4. Hard grit (do not confuse this with oyster shell or calcium --- these dissolve in the chicken's digestive system, grit does not --- grit is used in place of "teeth"); quartz-based sand with angular edges (not rounded, as often is found in riverbeds) can be collected wherever you find it.


5. Calcium (crushed oyster shell, other shells, ground or hammered bone) (There's lots of calcium in greens, if they get to forage all day.) 


6. Vitamins A (and D if the weather is cloudy for long stretches) 


7. Salt (best given separately, free choice; kelp is the very supreme choice for this, if you can get it --- it supplies all the minerals in the world ) 


Examples of What you can feed your Chicken!





GRAINS 


Scratch grain mix, from feed store, containing many kinds of grain

Extra yellow corn (cracked) --- it gives them warmth in the winter but try to refrain from summer time or hot weather as the bird gains wait- corn is a filler
GRAINS MUST NEVER BE WET AND MOLDY -- CAN KILL! 

GREENS


Grass forage

Garden clippings
Kitchen trimmings (thrown in the compost pile near their coop)

PROTEIN (MAINLY SOYBEANS) 


For a small flock: 


Every morning (quantity for 12 chickens): 3/4ths cup of boiled soybeans ~~ (make a batch every week or so: SOAK 2 cups of dried soybeans in three or four times the volume of water overnight; bring to ROLLING BOIL in the same soaking water for 15 minutes; DRAIN; STORE in fridge) mixed with 1 cup of instant oats, some sunflower seeds, milk to moisten, warmed up. 


Every other afternoon, same thing, with some fish flakes, bits of scrap fish, or some canned cheap fish. 


This can be done for larger flocks too! Look around for inexpensive protein sources, grow your own sources, everything counts! 

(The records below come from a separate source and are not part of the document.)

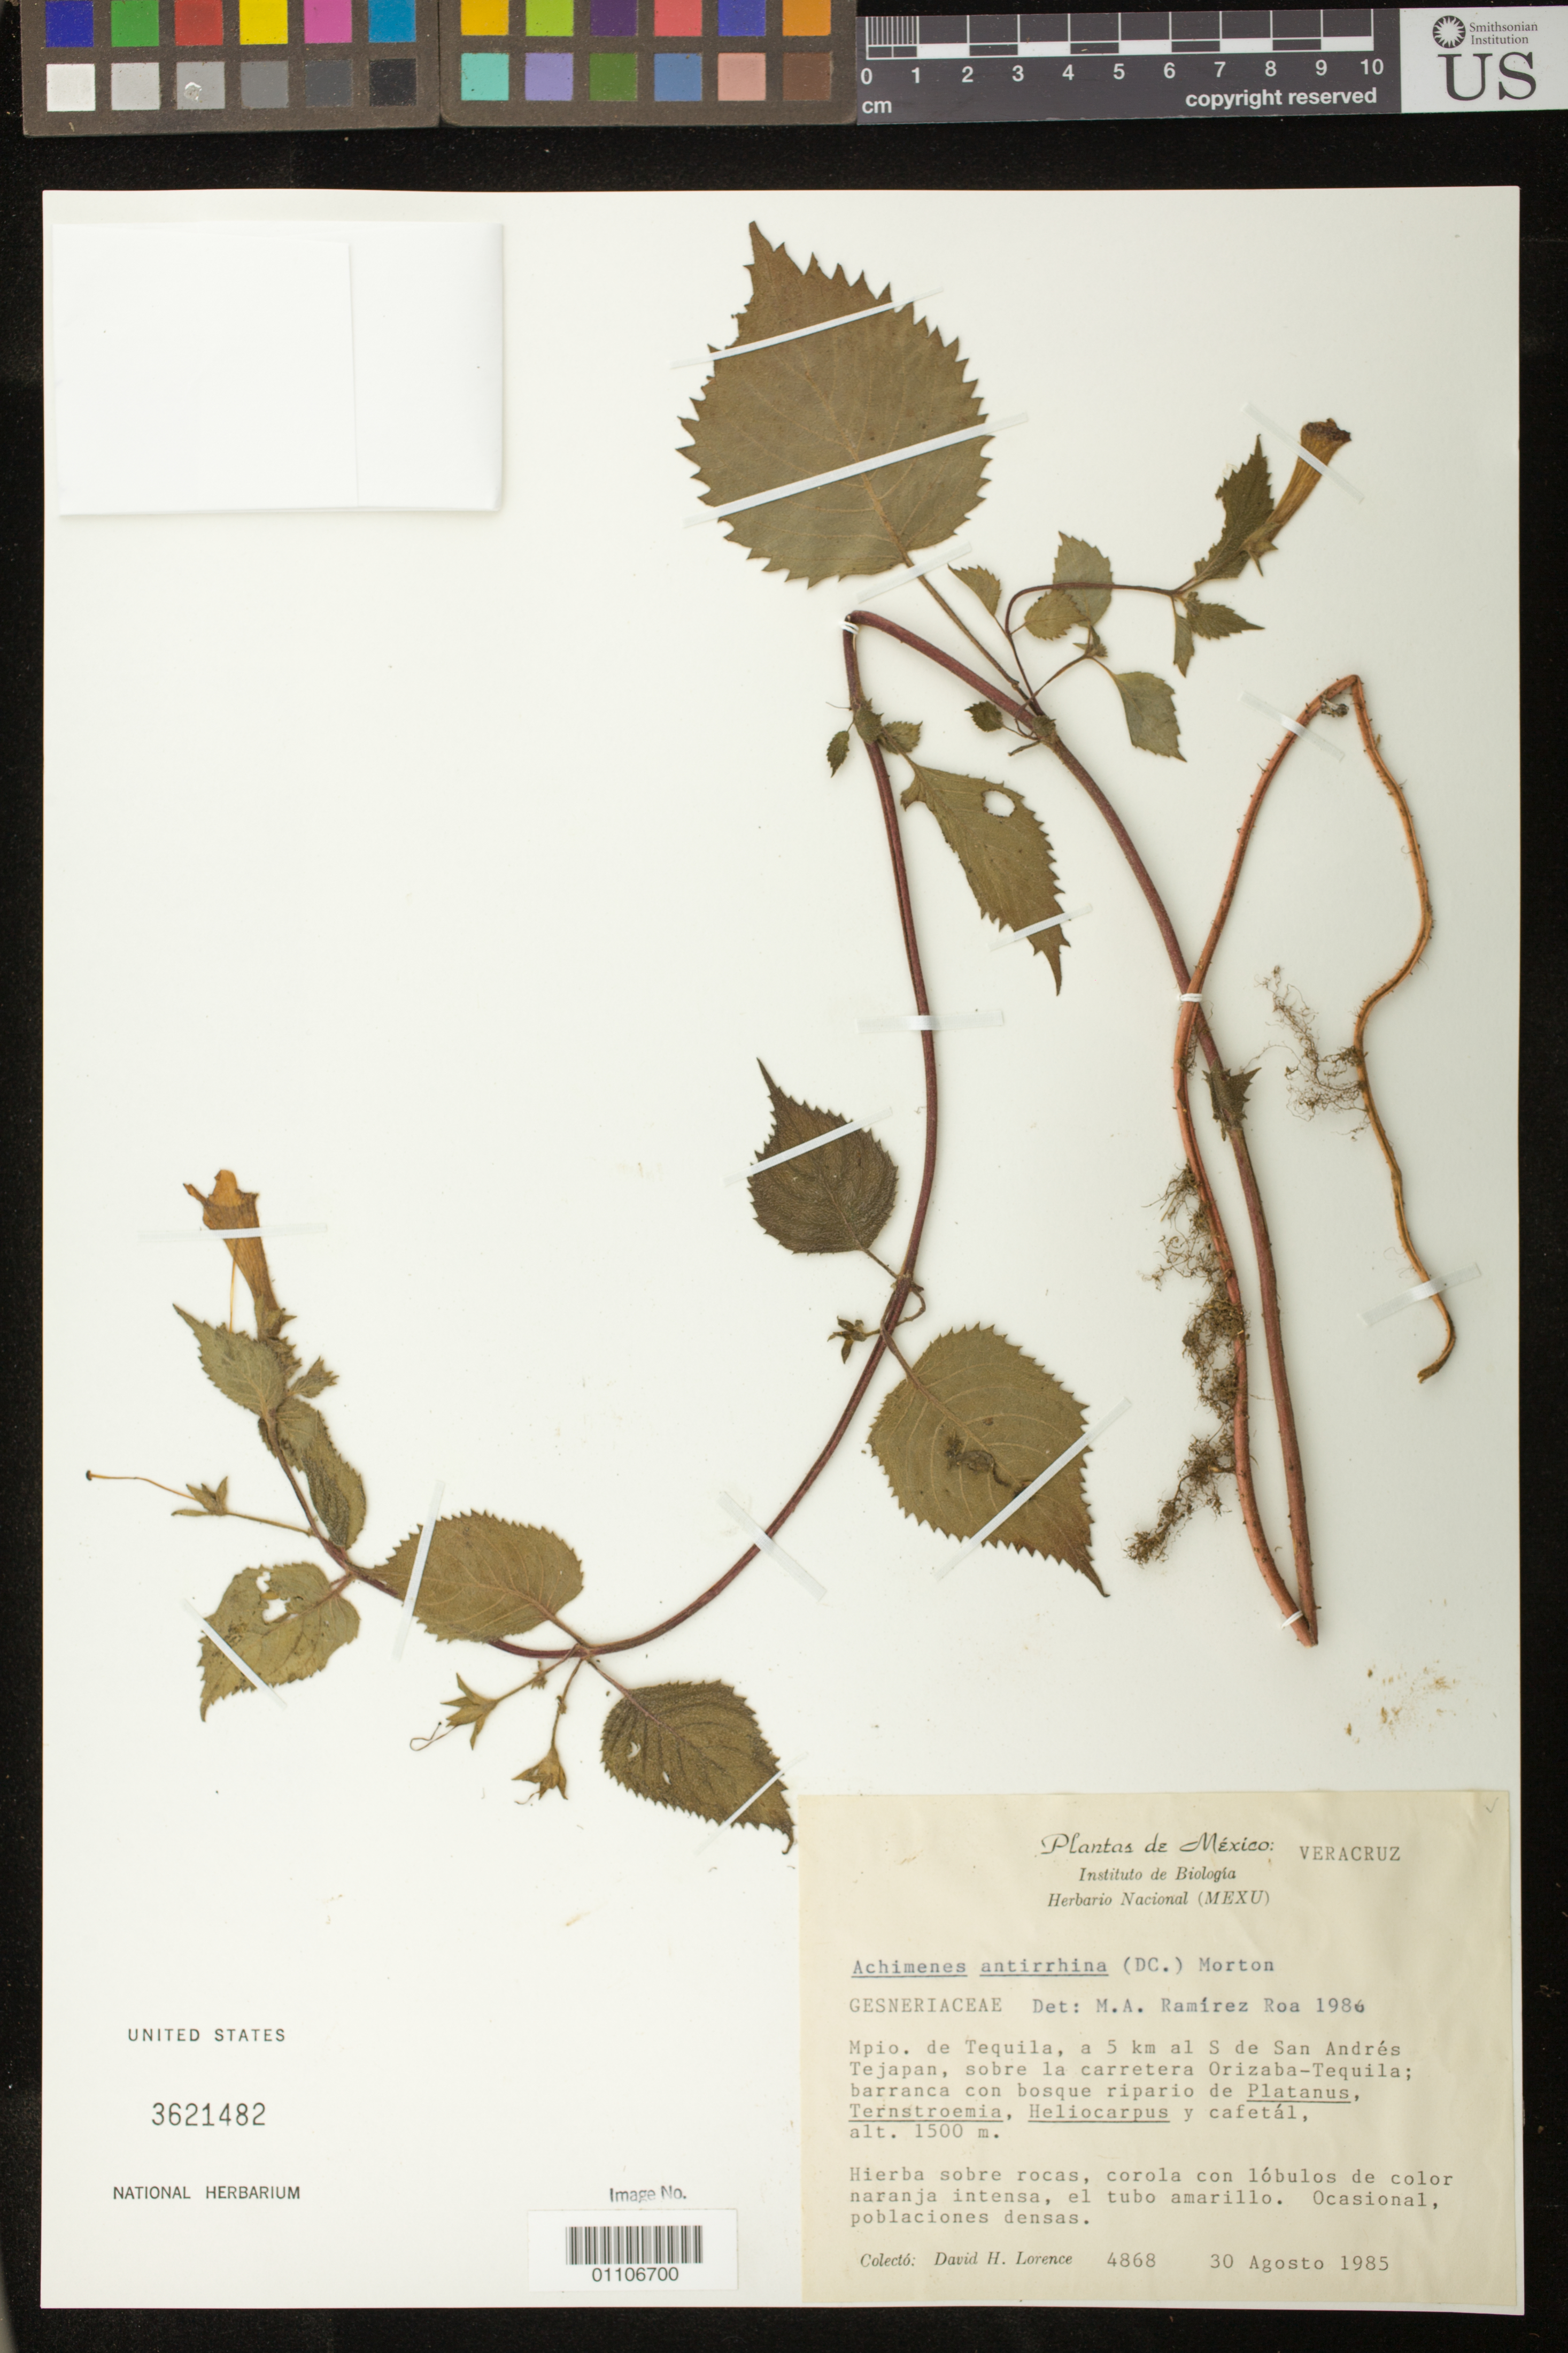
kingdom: Plantae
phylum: Tracheophyta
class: Magnoliopsida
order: Lamiales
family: Gesneriaceae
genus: Achimenes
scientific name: Achimenes antirrhina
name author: (DC.) C.V. Morton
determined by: Ramirez Roa, M. A.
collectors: D. Lorence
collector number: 4868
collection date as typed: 30 Aug 1985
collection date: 1985-08-30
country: Mexico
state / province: Veracruz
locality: Mpio. De Tequila, a 5 km al S de San Andres Tejapan, sobre la carretera Orizaba-Tequila; barranca con bosque ripario de Platanus, Ternstroemia, Heliocarpus y cafetal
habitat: Hierba sobre rocas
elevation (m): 1500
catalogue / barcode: US 3621482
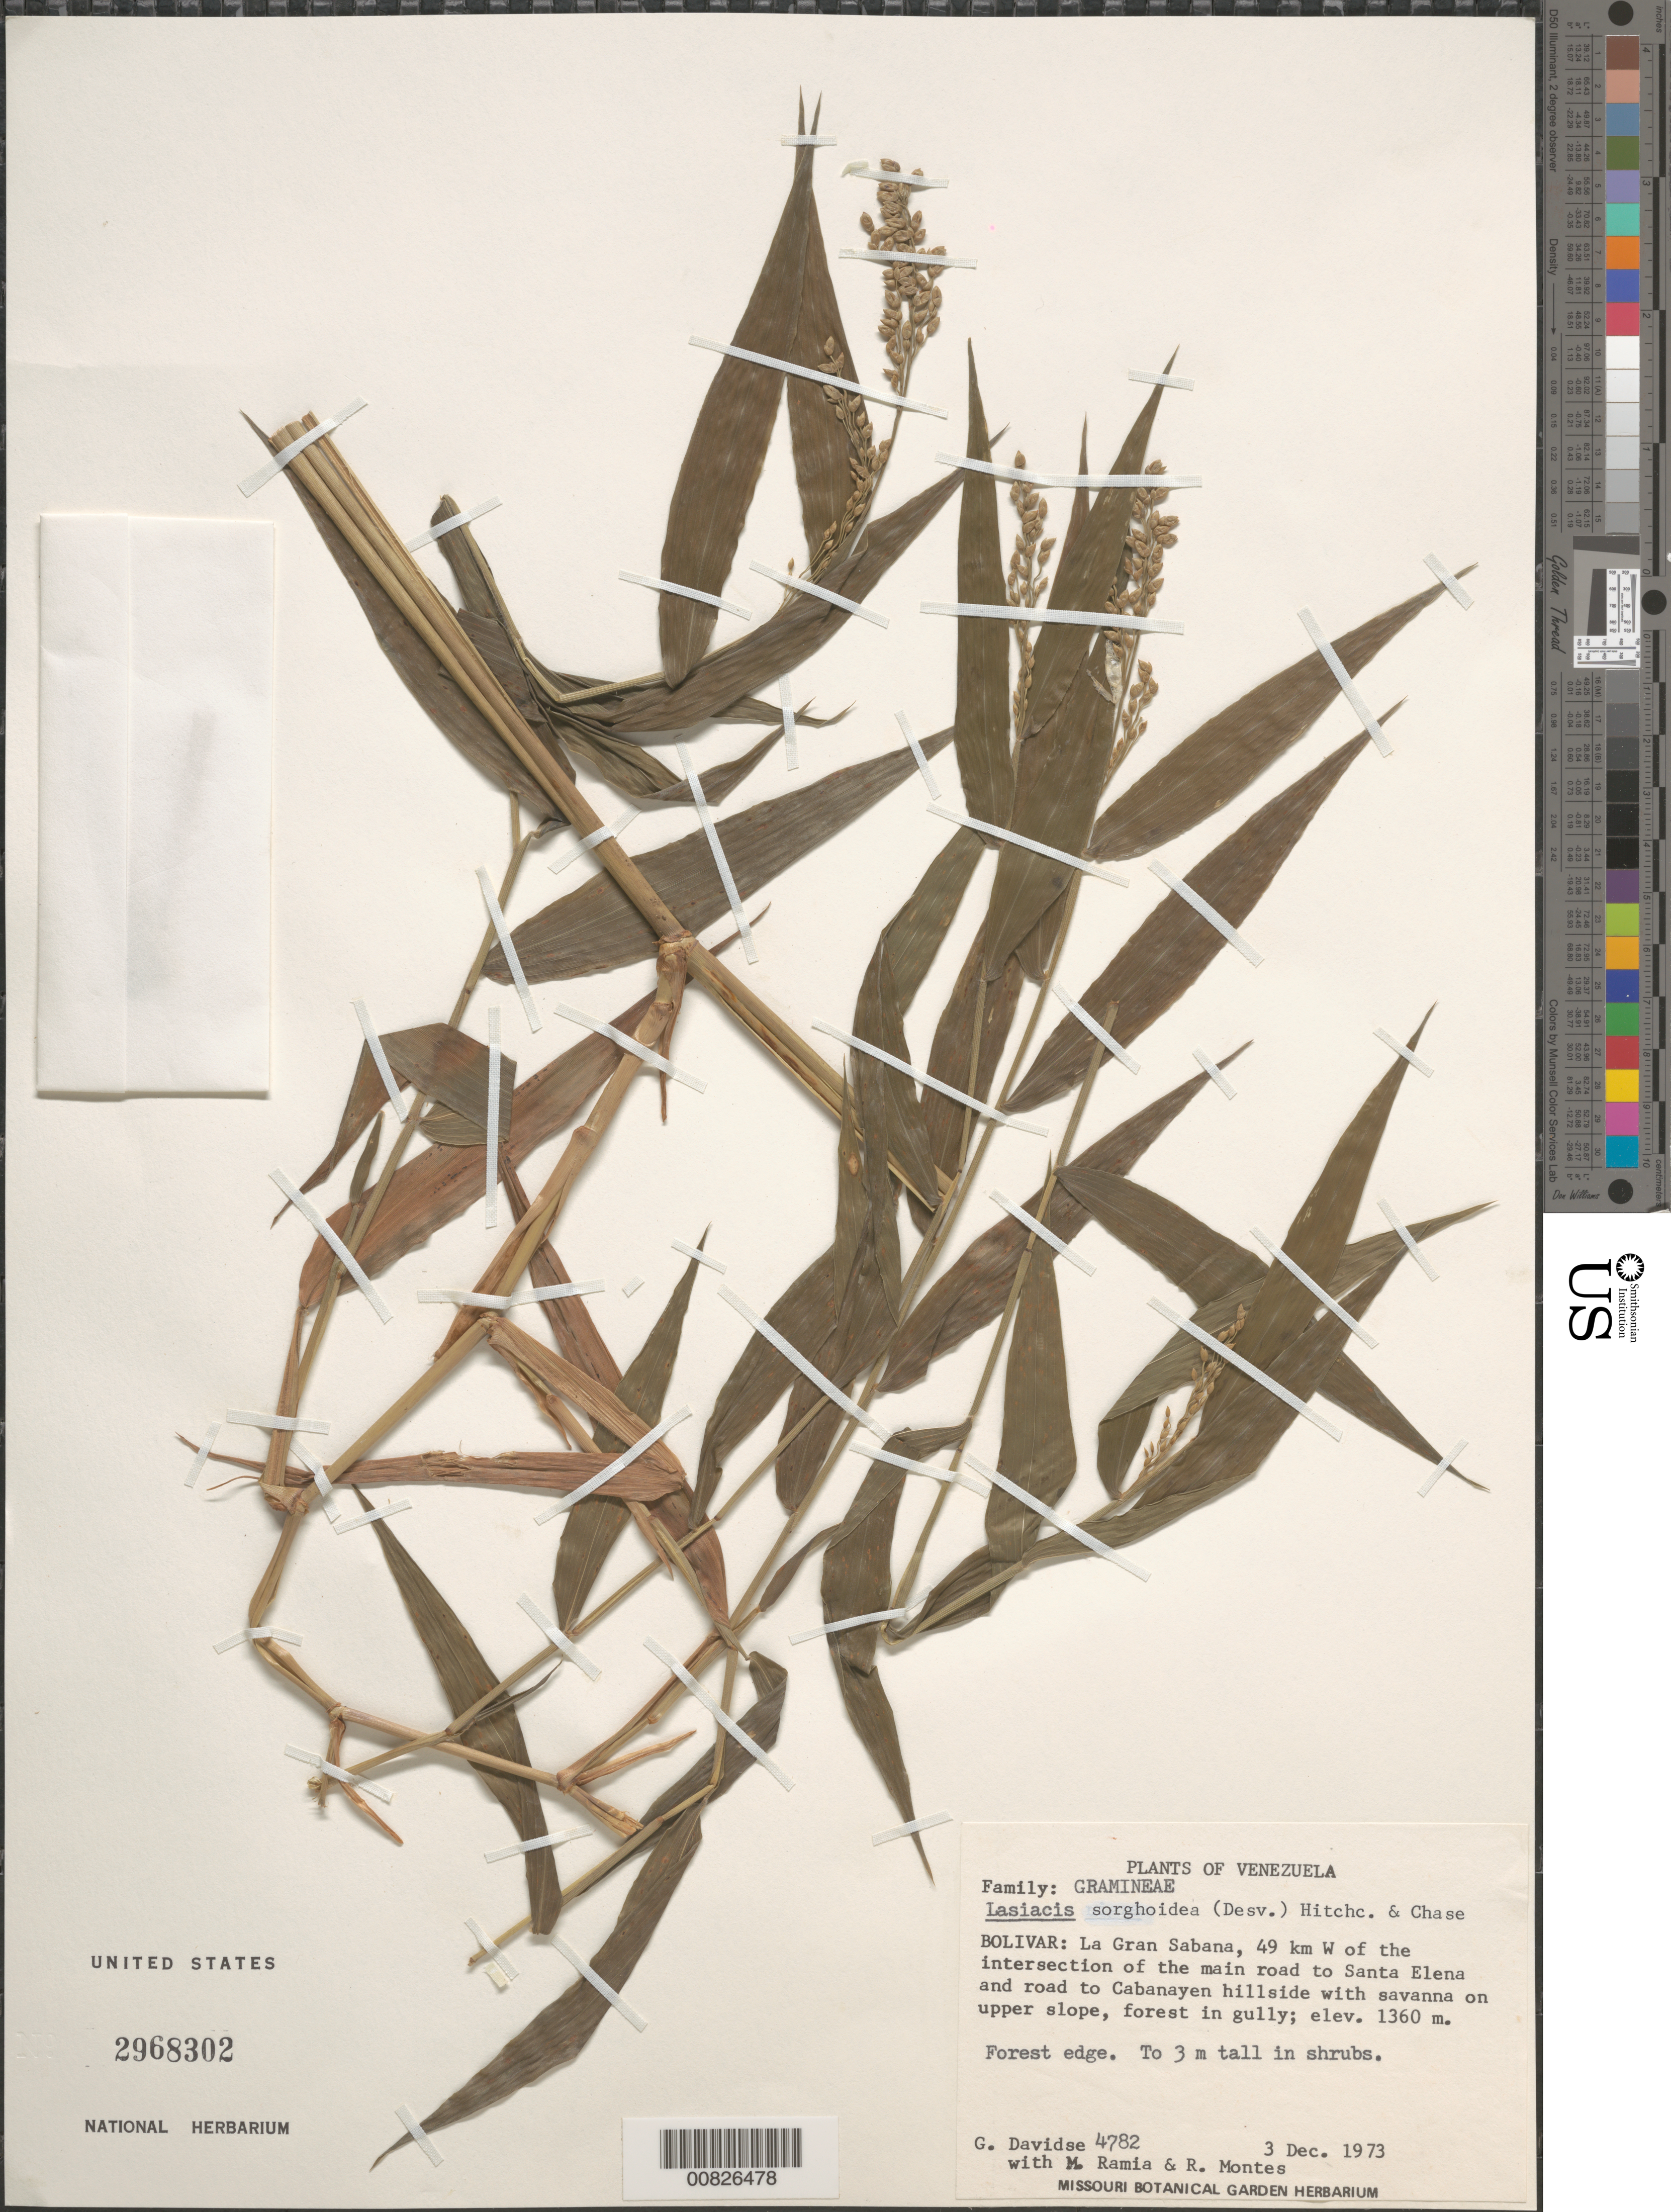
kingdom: Plantae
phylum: Tracheophyta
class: Liliopsida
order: Poales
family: Poaceae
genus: Lasiacis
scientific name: Lasiacis sorghoidea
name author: (Desv. ex Ham.) Hitchc. & Chase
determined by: Davidse, Gerrit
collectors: G. Davidse, M. Ramia & R. Montes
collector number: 4782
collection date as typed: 3-Dec-73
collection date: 1973-12-03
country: Venezuela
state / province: Bolívar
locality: Gran Sabana, 49 km W of intersection of Santa Elena road and road to Cabanayen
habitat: Hillside with savanna on upper slope, forest in gully; forest edge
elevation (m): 1360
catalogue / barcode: US 2968302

REMEMBER CHICKEN AND FOWL ARE NOT VEGETARIANS- THEY LOVE THEIR MEAT SOURCE


OYSTER SHELL


This can be mixed in their feed or sprinkled on their ground. One can get a 50 pound bag at tractor supply for $9.99 a bag! This lasts a while!




MINERALS


Dried kelp fronds (the leafy parts, not the stalks, which are too hard to chop up and don't get eaten) can be kept in their coop on a sturdy clip. They can free-choose it, letting them adjust their salt and mineral intake. There are nearly 100 minerals on Earth. Only sea water and sea life has them in the ratios that animals need. All blood of animals contains these minerals, in the same proportions as in sea water!


Scientists have barely scratched the surface of understanding all the things that these minerals do in living bodies. For optimum health, it's best to get all of them.


Just gather a mess of kelp off any beach that is more than 50 miles from a city, sling it into a garbage bag and take it home. At home, set it out in the yard, and in a very short while, it will be dry and crisp. Take the flakey parts, and clip them about a foot off the ground where your chickens frequently go --- those document clips with a black "hinge" and two folding silver "arms" work best. 


GRIT


Collect angular granite grit from trips to areas that have it. Tiny chicks need tiny grit, so get a variety of sizes. A little lasts a long time. The girls will pick and choose a few choice pieces now and then. Fun to watch them study and try out the different grains of grit.